▸ Sección del texto
Buenas, alguien consiguió el circuito de este ampli? Tengo uno pero esta con la corriente de reposo alta y “sopla”. Lo raro es que uno solo de los TR calienta y me llama la atención que usa dos TIP41 a la salida (normalmente son un 41 y un 42. Tampoco tiene preset para la corriente de reposo


----------



## DOSMETROS (Sep 26, 2020)

Y si lo levantás y lo vamos estudiando  . . .


----------



## marianonardi (Sep 26, 2020)

Estoy evitando llegar a ese punto, ya ni se cuantos levante y con el cansancio que tengo me cuesta el cuadruple. Levante solo la etapa de potencia y basicamente en un canal queda conduciendo +B y en el otro -B, el primero 1.6v y el otro -1.3.  y no, no tiene ningun preset....


----------



## marianonardi (Sep 26, 2020)

Bueno, SEUO, acá está:


----------



## marianonardi (Sep 27, 2020)

Adjunto pasado en limpio, manana lo voy a iterar un par de veces para debuguearlo


----------



## DOSMETROS (Sep 28, 2020)




----------



## moonwalker (Sep 28, 2020)

marianonardi dijo:


> me llama la atención que usa dos TIP41 a la salida (normalmente son un 41 y un 42


Lo que pasa es que una etapa cuasicomplementaria. Según el diagrama que adjuntaste, se trata de un circuito sencillo y funcional pero que se puede mejorar aún más. Saludos.


----------



## marianonardi (Sep 28, 2020)

Gracias Dos metros, voy a revisar lo que me anoto en el diagrama a ver si metí la pata.

respecto a la corriente de reposo, mi problema es que una de las mitades queda conduciendo y la otra no


----------



## DOSMETROS (Sep 28, 2020)

marianonardi dijo:


> mi problema es que una de las mitades queda conduciendo y la otra no


 
¿Que tensión contínua de offset tenés a la salida ?


----------



## marianonardi (Sep 28, 2020)

En un canal 1.6v y en el otro -1.2v (y obviamente se calienta el TR correspondiente. Quería ver de cambiar el par diferencial, están las patas mega oxidadas


----------



## moonwalker (Sep 28, 2020)

Mario, disculpa que opine pero ten en cuenta lo que te señaló Dosmetros porque te señaló errores indubitables en el diagrama.

▸ Lista de actividades
1 > Responde estas preguntas sobre el hilo del amplificador:
(a) ¿Qué transistores usa el amplificador a la salida, según el primer mensaje?
(b) ¿Qué tipo de etapa es, según moonwalker?
(c) ¿En qué estado están las patas del par diferencial, según marianonardi?
2 > Reproduce del hilo del amplificador el tramo que comienza en las palabras "Y si lo levantás" y termina después de "tiene ningun preset....".
3 > Prosigue el hilo del foro sobre el amplificador a partir de su último mensaje.

(Datos de seguimiento de puntos)

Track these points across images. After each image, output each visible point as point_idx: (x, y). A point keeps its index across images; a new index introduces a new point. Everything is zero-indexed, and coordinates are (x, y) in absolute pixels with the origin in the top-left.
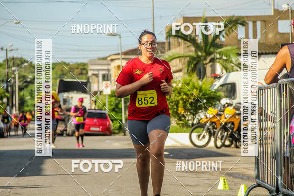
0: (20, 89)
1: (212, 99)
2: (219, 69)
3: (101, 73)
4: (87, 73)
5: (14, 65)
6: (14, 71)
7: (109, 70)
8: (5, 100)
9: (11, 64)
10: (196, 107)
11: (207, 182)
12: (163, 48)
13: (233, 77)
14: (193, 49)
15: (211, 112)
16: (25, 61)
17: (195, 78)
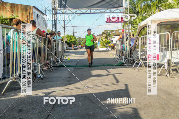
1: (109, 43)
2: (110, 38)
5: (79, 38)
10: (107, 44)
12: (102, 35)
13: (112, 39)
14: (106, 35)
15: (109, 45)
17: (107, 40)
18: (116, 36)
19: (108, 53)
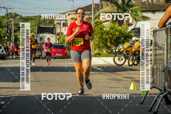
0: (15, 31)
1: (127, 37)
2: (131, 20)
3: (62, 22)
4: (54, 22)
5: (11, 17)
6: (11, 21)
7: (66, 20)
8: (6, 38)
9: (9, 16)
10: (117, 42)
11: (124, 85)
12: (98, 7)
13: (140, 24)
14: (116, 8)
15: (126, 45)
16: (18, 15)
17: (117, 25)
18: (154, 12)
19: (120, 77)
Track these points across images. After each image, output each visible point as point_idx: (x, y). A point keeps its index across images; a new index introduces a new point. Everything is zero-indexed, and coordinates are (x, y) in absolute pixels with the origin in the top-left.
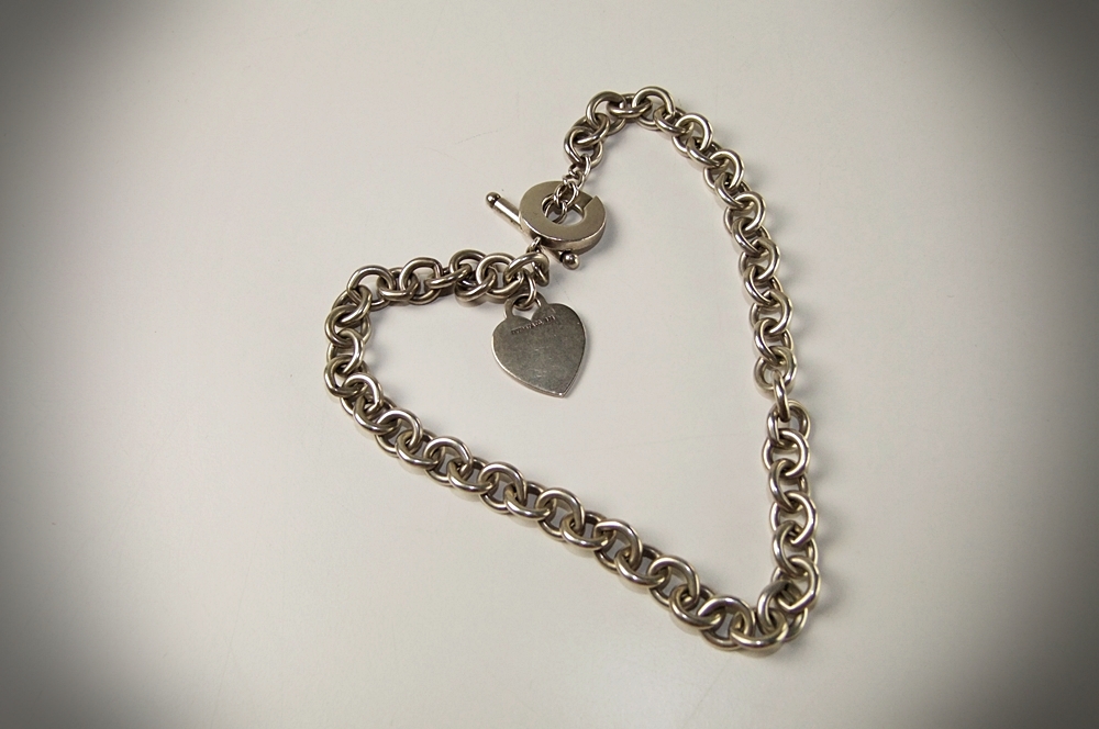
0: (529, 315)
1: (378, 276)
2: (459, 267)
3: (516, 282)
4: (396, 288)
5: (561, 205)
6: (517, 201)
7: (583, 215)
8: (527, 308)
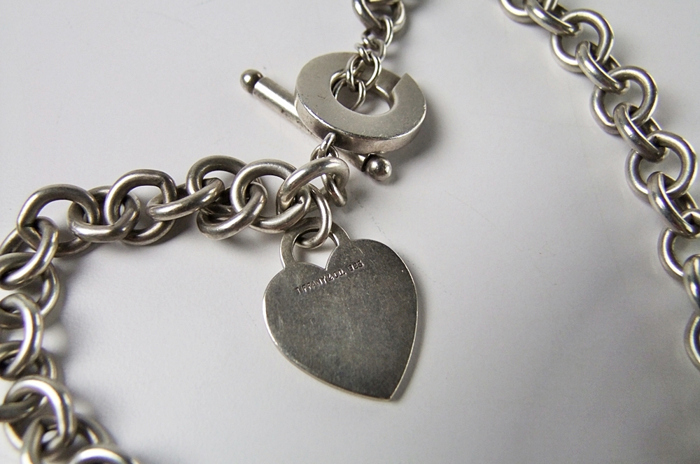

▸ Respuestas en orden
1 >
(a) Dos TIP41.
(b) Una etapa cuasicomplementaria.
(c) Están mega oxidadas.

2 >
Y si lo levantás y lo vamos estudiando  . . .


----------



## marianonardi (Sep 26, 2020)

Estoy evitando llegar a ese punto, ya ni se cuantos levante y con el cansancio que tengo me cuesta el cuadruple. Levante solo la etapa de potencia y basicamente en un canal queda conduciendo +B y en el otro -B, el primero 1.6v y el otro -1.3.  y no, no tiene ningun preset....

3 >
----------



## marianonardi (Sep 29, 2020)

Aca esta la primera revision del circuito, gradias @DOSMETROS por las notas. Las lineas de arriba y abajo son continuas, las corto el exportador...


----------



## EdgardoCas (Mar 28, 2022)

Revivo a este zombi (el post) porque me llegó uno para reparar y seguramente vaya a estarlos molestando. Por lo pronto, con lámpara de prueba ésta enciende bastante intensa y por un parlante mete zumbido. Ya vi capacitores reventados y veremos qué más.


----------



## Daniel Lopes (Mar 28, 2022)

EdgardoCas dijo:


> Revivo a este zombi (el post) porque me llegó uno para reparar y seguramente vaya a estarlos molestando. Por lo pronto, con lámpara de prueba ésta enciende bastante intensa y por un parlante mete zumbido. Ya vi capacitores reventados y veremos qué más.


Seguramente los transistores de salida o drivers en cortocircuito.
!Suerte en lo mantenimiento!


----------



## DJ T3 (Mar 28, 2022)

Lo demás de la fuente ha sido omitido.